Il genocidio del Darfur

di Redazione

Il genocidio del DarfurGli americani vogliono convincere il resto del mondo che non si tratta di un vero è proprio genocidio. La realtà, però, è che proprio Bush lo qualificò così, poco prima di essere rieletto.

La responsabilità morale e materiale di quello che accade nel Darfur, coinvolge quasi tutte le nazioni più industrializzate dell’occidente. Ecco le ragioni per le quali in molti hanno interesse a negare la gravità di quanto lì sta accadendo. Il petrolio, nascosto nel sottosuolo di questa zona remota del Sudan, benché non giustifichi in nessun caso condotte tanto deplorevoli, è la vera causa della tragedia. Furono i cristiani conservatori statunitensi e le organizzazioni di difesa dei diritti umani che, per primi, misero in allarme il resto del mondo su quanto stava accadendo nel Darfur. Ma il loro grido di dolore è stato sacrificato sull’altare del bene supremo delle grandi potenze che non vogliono sentir parlare di genocidio, perché non conviene a nessuno. Scandalosa è, per esempio, la posizione della Cina, il cui ministro per gli Affari Esteri ha confermato la scelta “non interventista” con una vergognosa dichiarazione: “I commerci sono i commerci. Lì non c”è niente di nostro interesse, a parte il petrolio”. Gli Stati Uniti hanno tentato di far qualcosa, ma senza convinzione. In ogni caso nessun’azione potrà mai avere efficacia se non si blocca prima il massacro. Ma questo non si può fare evitando di chiamarlo genocidio. E non si vuole chiamare genocidio per mantenere la pressione diplomatica sui dirigenti sudanesi. Personaggi che temono di cadere nelle mani di un Tribunale Internazionale che li condanni proprio per genocidio. Esiste la speranza che la paura di finire come il dirigente serbo Slobodan Milosevic, faccia ritornar loro la ragione.

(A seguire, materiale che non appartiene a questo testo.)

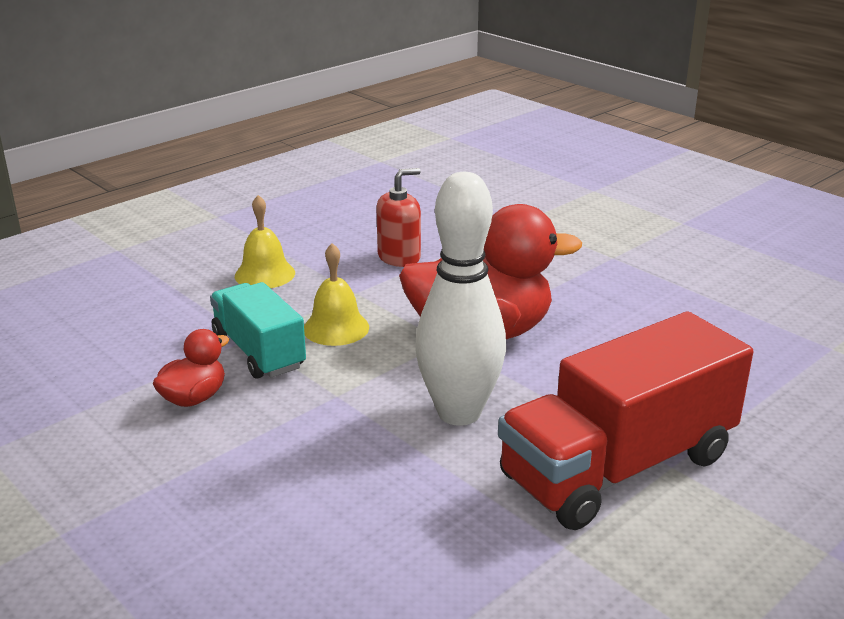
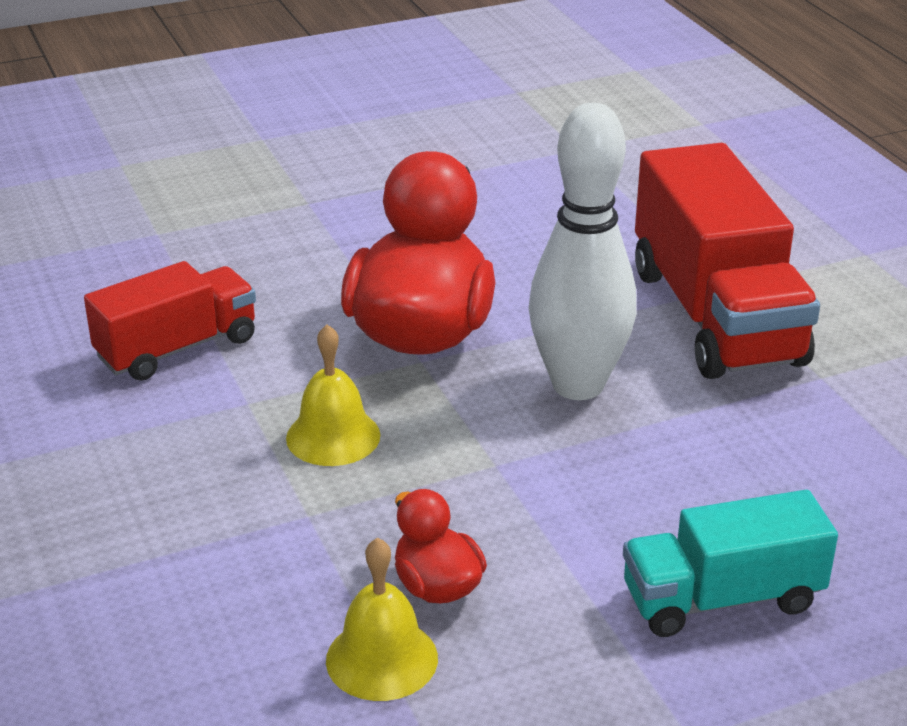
camera: 70 degrees left, 5 degrees up
(258, 351) = (351, 512): turquoise truck -> turquoise truck (721, 598)
(265, 274) = (127, 474): yellow bell -> yellow bell (382, 659)
(399, 257) = (177, 348): red soap dispenser -> red truck

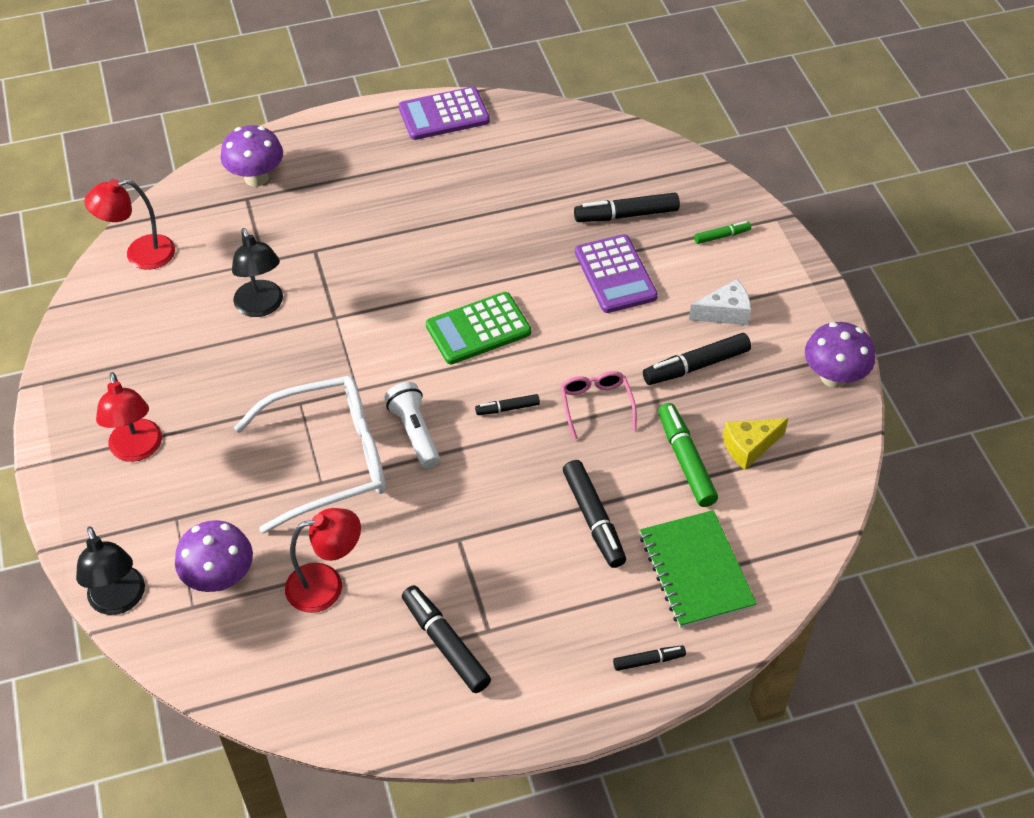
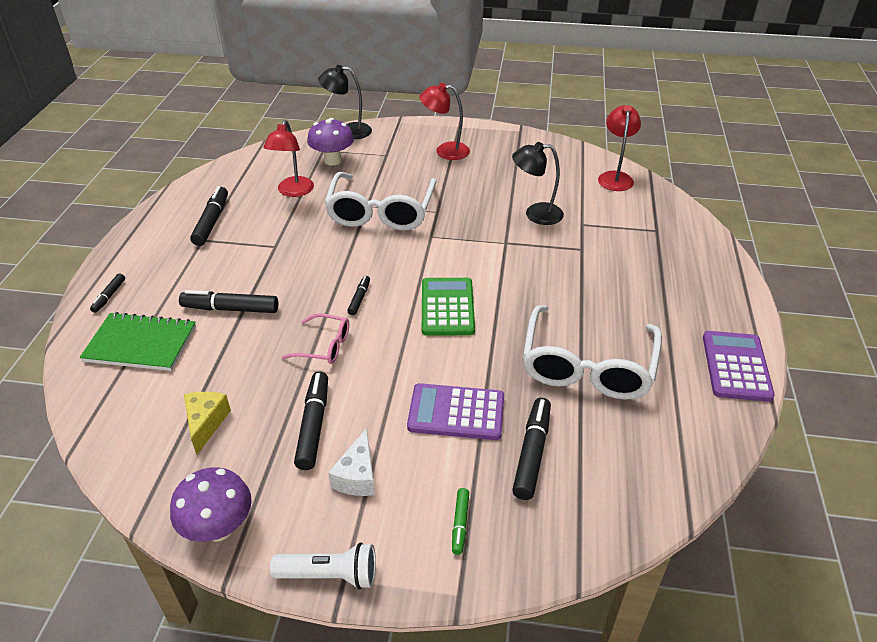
camera: 115 degrees right, 10 degrees down
(256, 178) = (679, 239): purple mushroom -> none
(414, 432) = (374, 250): white flashlight -> white flashlight (330, 575)
(445, 644) = (212, 222): black marker -> black marker turned 75 degrees counterclockwise
(502, 205) = (587, 366): none -> white glasses
(685, 460) = (230, 377): green marker -> none

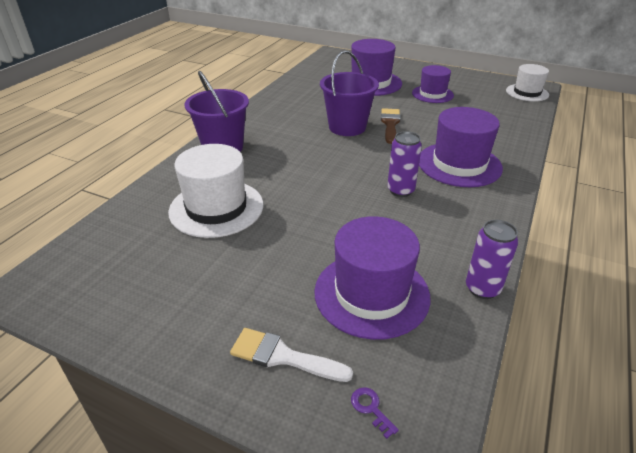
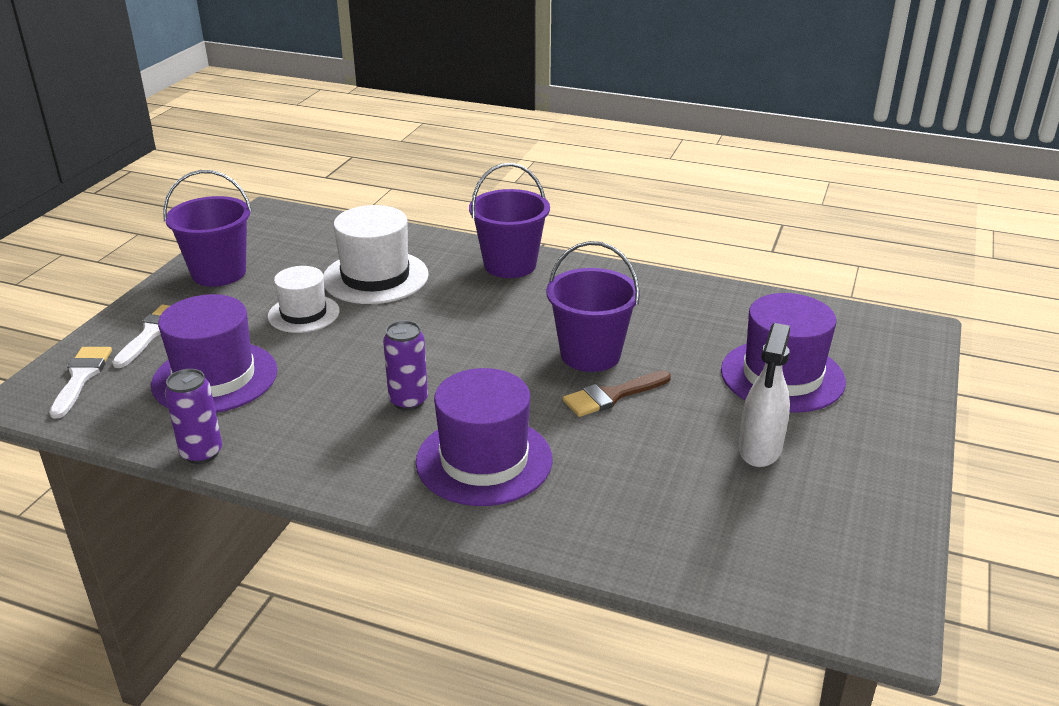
camera: 85 degrees right, 5 degrees down
(162, 315) = (219, 273): none -> purple bucket
(371, 408) = (81, 377): purple key -> white brush
(390, 124) = (612, 396): brown brush -> brown brush turned 150 degrees clockwise
(432, 94) = (760, 449): purple hat -> white spray bottle
(527, 93) = (832, 597): white hat -> white hat (303, 314)

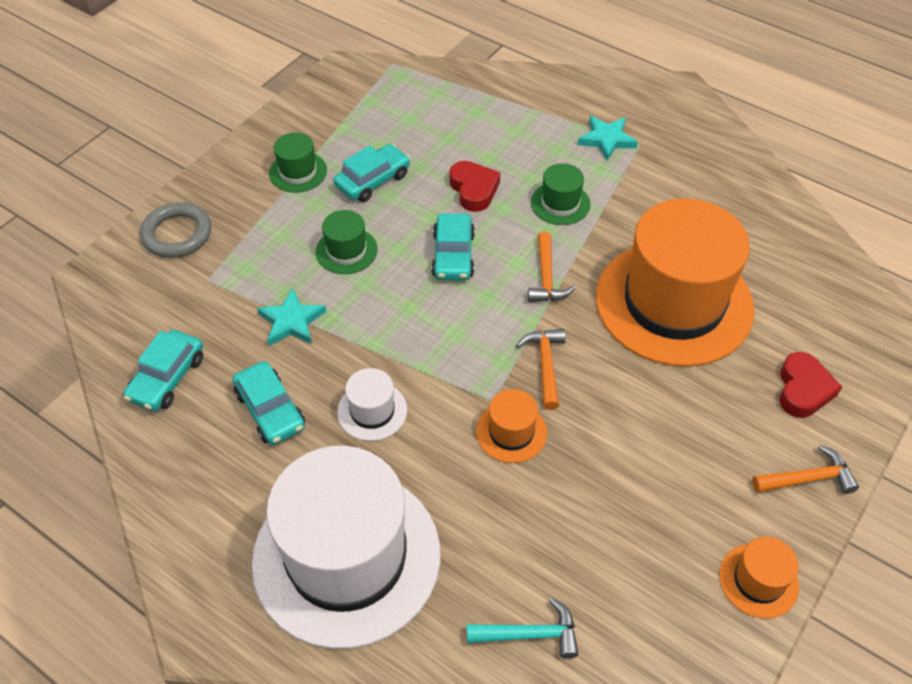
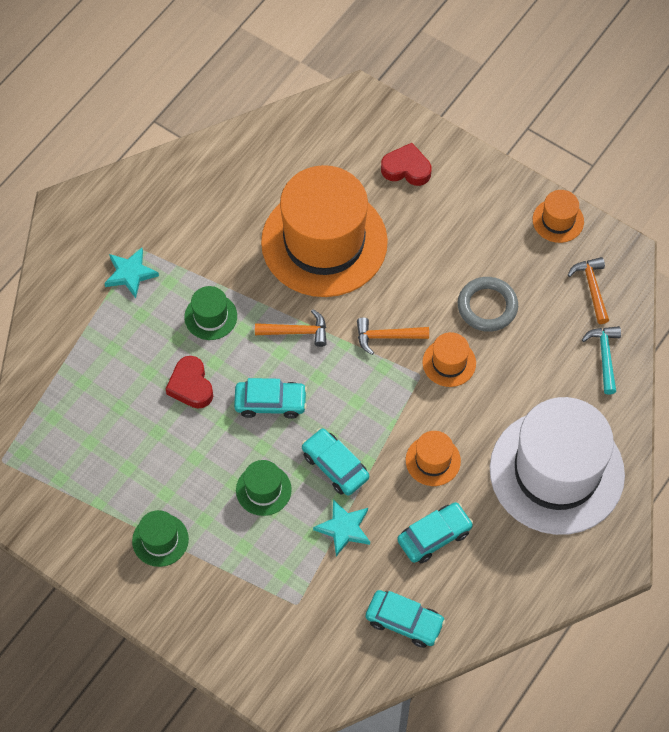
camera: 90 degrees left, 10 degrees up
(177, 234) = (239, 640): grey ring -> grey ring (487, 306)
(372, 411) = (433, 460): white hat -> orange hat
(373, 180) = (175, 472): turquoise car -> turquoise car (335, 466)
(474, 190) = (191, 386): red heart -> red heart turned 90 degrees counterclockwise
(808, 478) = (480, 179): orange hammer -> orange hammer (592, 288)

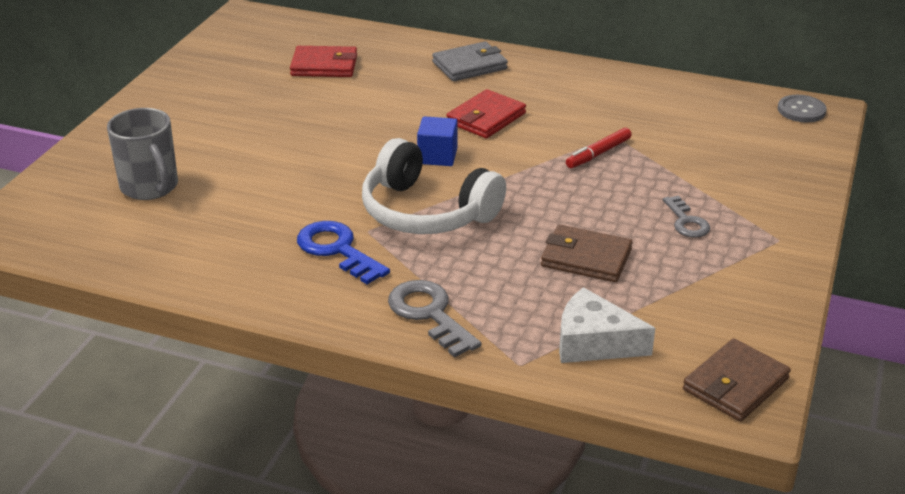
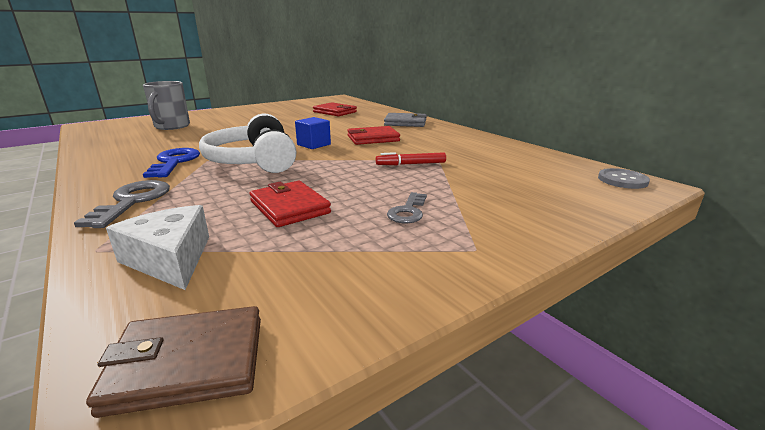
camera: 35 degrees right, 10 degrees down
(586, 258) = (289, 207): brown wallet -> red wallet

Nel frattempo, si continuano ad ammazzare i diseredati della terra, ammucchiati nei campi dei rifugiati, senza che si riesca a fermare i responsabili. Kofi Annan, che fu segretario generale delle Nazioni Unite fino al 2006, ha confessato con sincera delusione che non si riesce a raggiungere un accordo politico tale da riuscire a fermare il massacro. “Questo dimostra che non è stato appreso nulla dall’insegnamento derivante dal genocidio del Ruanda”. È triste, ma è così. Oggi solo la pubblica opinione può forzare le grandi potenze ad agire subito, prima che sia troppo tardi.